Pour ce livre qu'elle a mis 2 ans à écrire, Becky Manawatu s'est inspirée d'une histoire réelle (le meurtre de son cousin assassiné par son beau-père, il avait 11 ans et elle 10). Les nombreux mots maoris (que l'on finit par comprendre) à ajoute un charme supplémentaire dans ce récit totalement inédit, avec son écriture qui sait se faire forte, poétique, et nous saisit par la variété des émotions qu'ils suscitent. Une très belle découverte.


Extraits :

  • Le pire, c’est que je pensais pas que tante Kat était une mauvaise personne, elle était juste le fantôme d’une personne, et je savais pourquoi, oncle Stu faisait douter les gens de leur propre existence et, à force de douter de son existence, on finissait par disparaître.

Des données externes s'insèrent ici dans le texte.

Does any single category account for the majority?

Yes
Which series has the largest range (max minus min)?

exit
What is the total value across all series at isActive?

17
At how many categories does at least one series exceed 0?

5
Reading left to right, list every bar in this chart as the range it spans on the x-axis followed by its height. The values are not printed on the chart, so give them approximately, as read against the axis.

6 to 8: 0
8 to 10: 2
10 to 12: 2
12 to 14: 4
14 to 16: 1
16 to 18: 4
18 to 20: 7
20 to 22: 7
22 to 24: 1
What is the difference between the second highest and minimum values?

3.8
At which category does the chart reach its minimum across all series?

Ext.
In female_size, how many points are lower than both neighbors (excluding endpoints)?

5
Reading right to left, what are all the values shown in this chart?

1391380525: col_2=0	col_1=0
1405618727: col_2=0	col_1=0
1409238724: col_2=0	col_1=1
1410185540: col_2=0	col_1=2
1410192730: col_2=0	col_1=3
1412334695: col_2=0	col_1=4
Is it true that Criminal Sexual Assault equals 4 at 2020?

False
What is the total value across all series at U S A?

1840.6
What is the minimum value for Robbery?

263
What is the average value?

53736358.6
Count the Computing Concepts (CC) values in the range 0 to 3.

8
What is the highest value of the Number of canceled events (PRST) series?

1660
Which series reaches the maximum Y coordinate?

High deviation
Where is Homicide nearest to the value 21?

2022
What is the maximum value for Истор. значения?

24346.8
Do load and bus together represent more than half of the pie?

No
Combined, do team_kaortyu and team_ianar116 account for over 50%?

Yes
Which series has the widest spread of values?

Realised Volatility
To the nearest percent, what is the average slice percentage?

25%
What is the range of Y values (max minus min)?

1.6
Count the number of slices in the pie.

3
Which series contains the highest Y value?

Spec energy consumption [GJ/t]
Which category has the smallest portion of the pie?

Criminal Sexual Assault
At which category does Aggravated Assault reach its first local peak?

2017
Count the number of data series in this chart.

  • Ils savaient qu’il y avait un fond, une fin à leur chute. Que s’ils déconnaient vraiment, quelqu’un finirait sans doute par s’en rendre compte et les arrêterait. Le côté sans fond de ma vie donnait le vertige. Les choix étaient aussi écrasants que cette terrible mer.

  • J’en ai mis un autour de mon pouce, et ça m’a fait du bien. Alors j’en ai mis un aussi sur mon genou. Puis un autre sur mon front, et un autre sur l’autre genou, et j’en ai mis aussi sur ma nuque, sur ma poitrine, j’en ai mis un sur mon nombril et quand y a plus eu de sparadraps, j’ai arrêté de chercher des endroits où j’avais mal.
    (Ari, qui, pour atténuer ses angoisses, a besoin de mettre des sparadraps partout)

  • Les histoires sont un savoir, le savoir est un pouvoir et, un jour, on prendra notre pouvoir et on régnera sur quelque chose de mieux que cette Maison.

  • J’ai fermé la bouche et retenu les mots qui me brûlaient les mâchoires et la langue, le fond de ma gorge. Je les ai mâchés comme une poignée de minuscules échardes et j’ai tenté de les avaler. 

  • J’avais peur d’aller courir dehors dans le monde alors que personne, sans doute, me remarquerait, parce qu’ils étaient tous trop occupés à pas se faire aspirer dans le trou avec l’eau du bain, et peut-être même qu’ils se demanderaient si j’avais vraiment été là, car j’étais peut-être juste un fantôme et pourquoi auraient-ils gâché leur précieux temps pour chercher un fantôme ?


Biographie

Né en 1986 Becky Manawatu est une écrivaine néo-zélandaise maorie. En 2020, elle a remporté deux Ockham New Zealand Book Awards pour son premier roman, Auē (Bones Bay) et ​​Best Crime Novel aux Ngaio Marsh Awards 2020.
Manawatu a quitté son pays à l'âge de 18 ans pour accompagner la carrière de son mari en tant que joueur de rugby professionnel et entraîneur en Italie et à Francfort , en Allemagne. Elle a commencé la rédaction de son roman en Allemagne puis l'a fini à son retour en Nouvelle Zélande, entourée par sa famille, et son éditrice. Elle est devenue une des îcones littéraires dans son pays et commence à être traduite dans le monde entier.